## Assignment 1
In the blog post about the goose chase meme, switch "siloed" to "fragmented" and reproduce the text between "Sunday, October 12, 2025" and "chase meme humbly.", inclusive.
## Assignment 2
According to the blog post about the goose chase meme, what does the goose do in the second panel?
## Assignment 3
Write the next part of the blog post about the goose chase meme, picking up right after its final sentence.

START Selected extract

Sunday, October 12, 2025

The Goose Chase Meme

This modern world is a strange place of siloed information. Memes are an example of this. There are many that some people assume everyone knows, which I've never heard of or seen. I've known this for quite a while, and accepted it as part of getting older.

So I come to the subject of the goose chase meme humbly. 

It seems to me as if everyone must know what it is, because on BlueSky, "everyone" appears to reference it.

Do you know it? In its bare form, it's like this:


The memes can be generated here.

The idea is, the goose asks some question in the first panel, and then the person who was asked the question runs away in the second, while the goose pursues them with a more stringent version of the question.

This is the original cartoon it was derived from:



This is the version that everyone on BlueSky appears to know:


The context of that — the "which views?" — is this: A conservative person, maybe a student on a college campus, says they were scared to share their views in class or with friends. But they aren't conservative views like lower taxes or small government. Instead, they're, "Black people have lower IQs" or "women shouldn't be allowed to vote" or "being gay is unnatural."

END Selected extract
START Records provided

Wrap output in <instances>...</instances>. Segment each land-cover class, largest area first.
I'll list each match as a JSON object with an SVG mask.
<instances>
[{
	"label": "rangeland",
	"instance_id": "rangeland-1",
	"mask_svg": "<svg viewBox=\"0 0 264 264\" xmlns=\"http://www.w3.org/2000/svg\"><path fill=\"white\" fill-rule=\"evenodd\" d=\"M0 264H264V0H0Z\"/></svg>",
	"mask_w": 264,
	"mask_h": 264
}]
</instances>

END Records provided

## Expected output 1
Sunday, October 12, 2025

The Goose Chase Meme

This modern world is a strange place of fragmented information. Memes are an example of this. There are many that some people assume everyone knows, which I've never heard of or seen. I've known this for quite a while, and accepted it as part of getting older.

So I come to the subject of the goose chase meme humbly.

## Expected output 2
It pursues the fleeing person with a more stringent version of its question.

## Expected output 3
As Son of Baldwin (novelist Robert Jones, Jr.) said, "We can disagree and still love each other unless your disagreement is rooted in my oppression and denial of my humanity and right to exist."

Here's another one, generally in the same vein:



These two memes point out denialism, which is popular on the Right, and that's what I associate the goose chase meme with. 

So I was surprised when I searched it and saw versions that weren't about a version of denialism, and even just that there aren't that many versions of it that turn up at all. If BlueSky was your only source, you would think there would be hundreds of versions, or at least that the same few would turn up many times.

A week or so ago I happened to hear David Remnick on the New Yorker Radio Hour, interviewing Robert P. George, a conservative professor at Princeton. George is a good example of a talking version of the goose meme, as so many of the people who decry the left-wing dominance of higher ed are.

Oh, you've had your feelings hurt by not being the dominant thought leader of your generation? Well we're in the middle of a fascist takeover right now. Maybe you could stop talking about those mean students from 10 years ago and figure out what matters now.

If we don't do everything we can, we'll be goose-stepping instead of goose-meming.